## TEXTO DO EXERCÍCIO
━━━━━━

Pilar Del Río: Ver, ouvir e... FALAR!


        
        "- Pilar, acabei de dizer uma coisa linda, o que você acha? Eu tenho idéias para romances, e você tem idéias para a vida.
         - Ah, que lindo.
         - O que você acha que é mais importante?
         - A vida, é claro."


          Acabei de assistir ao documentário "José e Pilar". Relatando a criação do romance "A viagem do elefante", mostra, na realidade, a mais linda história de amor de todos os tempos. E eis aqui o que faz a diferença nessa história de amor: Pilar NÃO é a musa inspiradora de Saramago. Não, ela não o inspira. Toda inspiração de Saramago está dentro dele mesmo, ele não precisa de ninguém mais. Além disso, reservar a uma mulher como essa o papel de musa seria atribuir-lhe uma função estática. E estática é tudo o que Pilar não é. Pilar é a força motriz do gênio. Ela move, impulsiona. É focada, prática, racional, irascível. Luta com todas suas forças pelo que entende ser correto, sem se importar se agrada ou não. Luta pelo que acredita ser íntegro e justo. É esse o fascínio desse casal. Seus talentos são próprios, e nenhum deles precisaria do brilho do outro para existir. Mas optaram por seguir juntos, e o mundo agradece essa escolha.

━━━━━━

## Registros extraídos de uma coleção
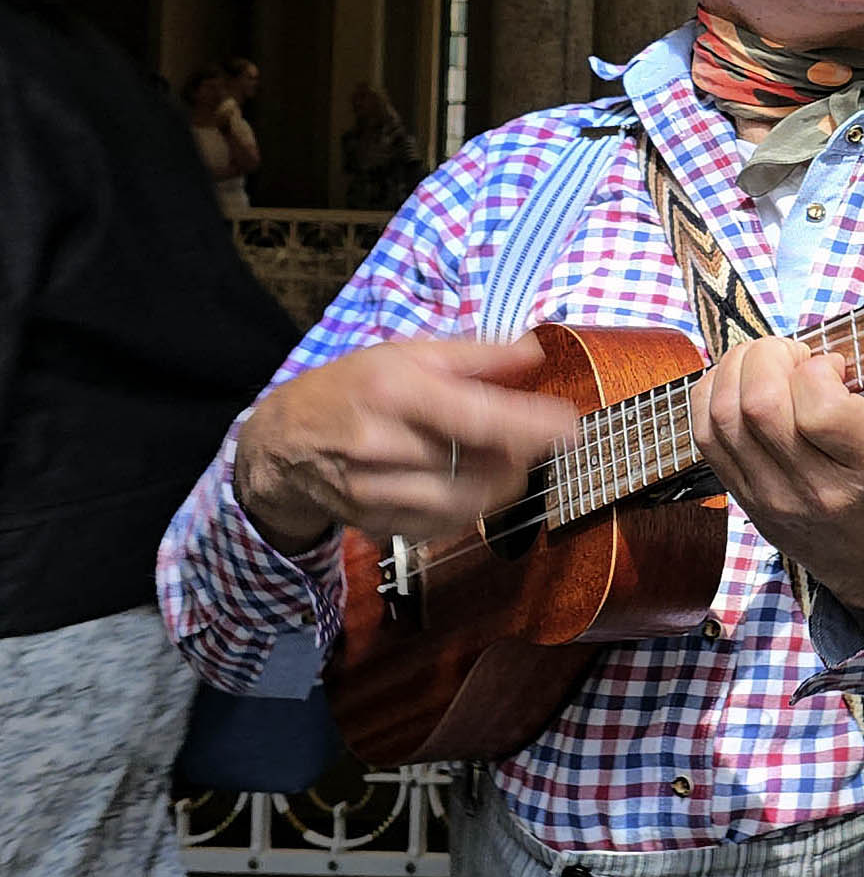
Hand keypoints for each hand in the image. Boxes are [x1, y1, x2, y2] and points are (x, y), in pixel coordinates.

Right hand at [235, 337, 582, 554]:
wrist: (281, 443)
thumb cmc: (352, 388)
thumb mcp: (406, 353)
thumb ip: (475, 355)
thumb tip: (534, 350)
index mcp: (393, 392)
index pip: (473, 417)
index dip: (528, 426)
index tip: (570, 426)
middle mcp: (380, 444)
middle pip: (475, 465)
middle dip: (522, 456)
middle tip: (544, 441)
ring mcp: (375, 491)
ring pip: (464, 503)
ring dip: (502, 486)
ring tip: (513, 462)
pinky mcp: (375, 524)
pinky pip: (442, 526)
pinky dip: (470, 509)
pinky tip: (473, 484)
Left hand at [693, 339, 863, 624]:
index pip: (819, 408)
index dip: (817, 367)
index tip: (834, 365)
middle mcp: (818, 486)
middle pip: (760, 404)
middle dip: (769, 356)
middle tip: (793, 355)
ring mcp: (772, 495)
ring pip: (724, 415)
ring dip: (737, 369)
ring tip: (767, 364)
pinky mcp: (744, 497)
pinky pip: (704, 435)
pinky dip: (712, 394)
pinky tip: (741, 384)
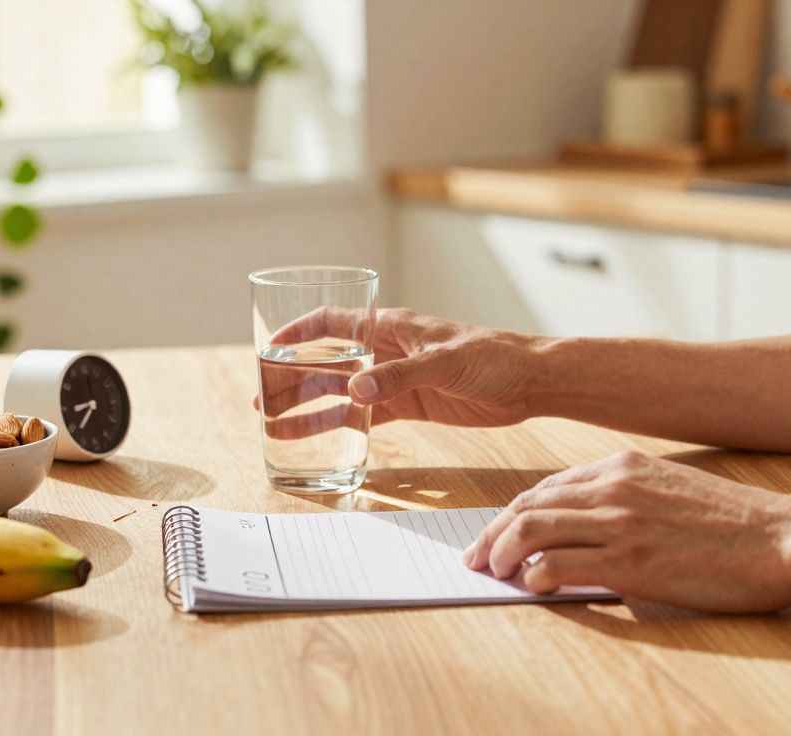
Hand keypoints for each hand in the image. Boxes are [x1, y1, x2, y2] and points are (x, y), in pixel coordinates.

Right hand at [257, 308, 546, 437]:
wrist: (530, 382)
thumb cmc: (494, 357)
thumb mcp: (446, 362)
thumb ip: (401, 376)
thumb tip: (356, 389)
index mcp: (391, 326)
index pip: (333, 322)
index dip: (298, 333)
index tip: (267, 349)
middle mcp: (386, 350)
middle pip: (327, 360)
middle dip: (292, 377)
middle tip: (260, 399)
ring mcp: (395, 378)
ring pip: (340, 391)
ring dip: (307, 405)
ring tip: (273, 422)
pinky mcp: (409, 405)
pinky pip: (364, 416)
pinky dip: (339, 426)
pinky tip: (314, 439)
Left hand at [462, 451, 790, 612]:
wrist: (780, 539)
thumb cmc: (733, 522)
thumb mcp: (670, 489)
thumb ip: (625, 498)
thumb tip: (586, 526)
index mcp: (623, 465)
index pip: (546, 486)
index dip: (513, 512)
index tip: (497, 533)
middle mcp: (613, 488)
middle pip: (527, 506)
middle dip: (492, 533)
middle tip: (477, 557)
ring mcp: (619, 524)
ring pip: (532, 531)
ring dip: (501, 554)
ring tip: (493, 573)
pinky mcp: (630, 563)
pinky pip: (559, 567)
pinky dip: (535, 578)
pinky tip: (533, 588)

━━━━━━

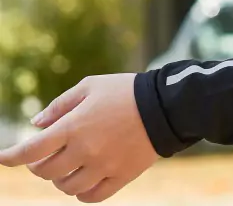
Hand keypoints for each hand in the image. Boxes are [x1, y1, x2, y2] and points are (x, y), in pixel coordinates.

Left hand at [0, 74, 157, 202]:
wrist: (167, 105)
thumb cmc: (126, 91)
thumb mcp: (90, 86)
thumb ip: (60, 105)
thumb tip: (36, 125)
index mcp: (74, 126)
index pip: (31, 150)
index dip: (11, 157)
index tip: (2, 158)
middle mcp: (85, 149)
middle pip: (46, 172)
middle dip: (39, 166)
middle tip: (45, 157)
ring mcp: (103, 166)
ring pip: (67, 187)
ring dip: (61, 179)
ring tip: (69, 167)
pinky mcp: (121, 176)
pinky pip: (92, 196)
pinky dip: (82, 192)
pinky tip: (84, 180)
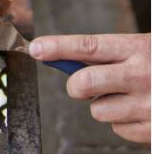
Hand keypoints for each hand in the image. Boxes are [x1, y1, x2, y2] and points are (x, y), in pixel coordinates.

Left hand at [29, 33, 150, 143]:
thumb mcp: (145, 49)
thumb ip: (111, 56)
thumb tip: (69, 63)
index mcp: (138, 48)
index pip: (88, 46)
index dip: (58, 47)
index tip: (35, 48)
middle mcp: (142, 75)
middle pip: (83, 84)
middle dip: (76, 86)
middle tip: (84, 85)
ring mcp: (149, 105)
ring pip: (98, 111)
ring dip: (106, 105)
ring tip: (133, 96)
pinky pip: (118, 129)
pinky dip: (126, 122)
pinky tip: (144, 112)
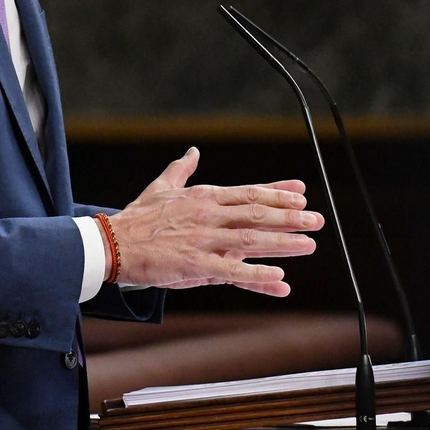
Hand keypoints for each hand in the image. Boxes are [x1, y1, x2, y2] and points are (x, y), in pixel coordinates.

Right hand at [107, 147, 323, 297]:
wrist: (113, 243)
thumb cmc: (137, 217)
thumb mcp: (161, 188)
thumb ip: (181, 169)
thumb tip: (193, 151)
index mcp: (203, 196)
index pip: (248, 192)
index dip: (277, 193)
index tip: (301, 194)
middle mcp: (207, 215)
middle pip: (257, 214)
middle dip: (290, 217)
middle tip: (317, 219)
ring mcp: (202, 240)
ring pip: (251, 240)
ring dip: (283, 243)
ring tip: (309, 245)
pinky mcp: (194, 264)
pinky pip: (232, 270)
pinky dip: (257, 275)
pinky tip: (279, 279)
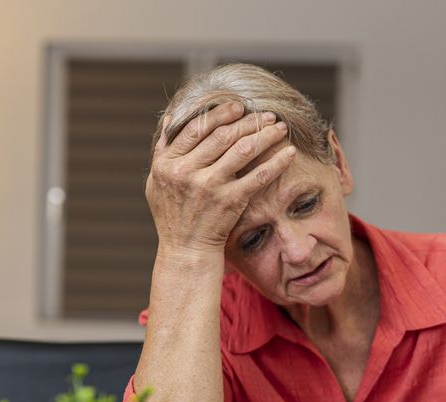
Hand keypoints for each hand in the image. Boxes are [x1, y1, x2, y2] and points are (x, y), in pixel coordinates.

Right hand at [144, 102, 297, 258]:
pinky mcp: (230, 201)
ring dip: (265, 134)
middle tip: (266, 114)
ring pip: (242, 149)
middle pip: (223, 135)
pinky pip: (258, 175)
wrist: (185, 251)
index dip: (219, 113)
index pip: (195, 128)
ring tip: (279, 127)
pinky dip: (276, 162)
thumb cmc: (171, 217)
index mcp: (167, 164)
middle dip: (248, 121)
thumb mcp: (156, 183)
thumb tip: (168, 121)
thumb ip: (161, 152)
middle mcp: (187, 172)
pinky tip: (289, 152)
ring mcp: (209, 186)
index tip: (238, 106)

━━━━━━

## O QUE FAZER
1) Atualize o trecho do texto sobre José e Pilar que começa em "Pilar Del Río: Ver, ouvir" e termina em "Ah, que lindo.", trocando "romances" por "livros".
2) No texto sobre José e Pilar, liste todos os adjetivos da frase "É focada, prática, racional, irascível."

## RESPOSTAS DO EXERCÍCIO
1)
Pilar Del Río: Ver, ouvir e... FALAR!


        
        "- Pilar, acabei de dizer uma coisa linda, o que você acha? Eu tenho idéias para livros, e você tem idéias para a vida.
         - Ah, que lindo.

2) Os adjetivos são focada, prática, racional e irascível.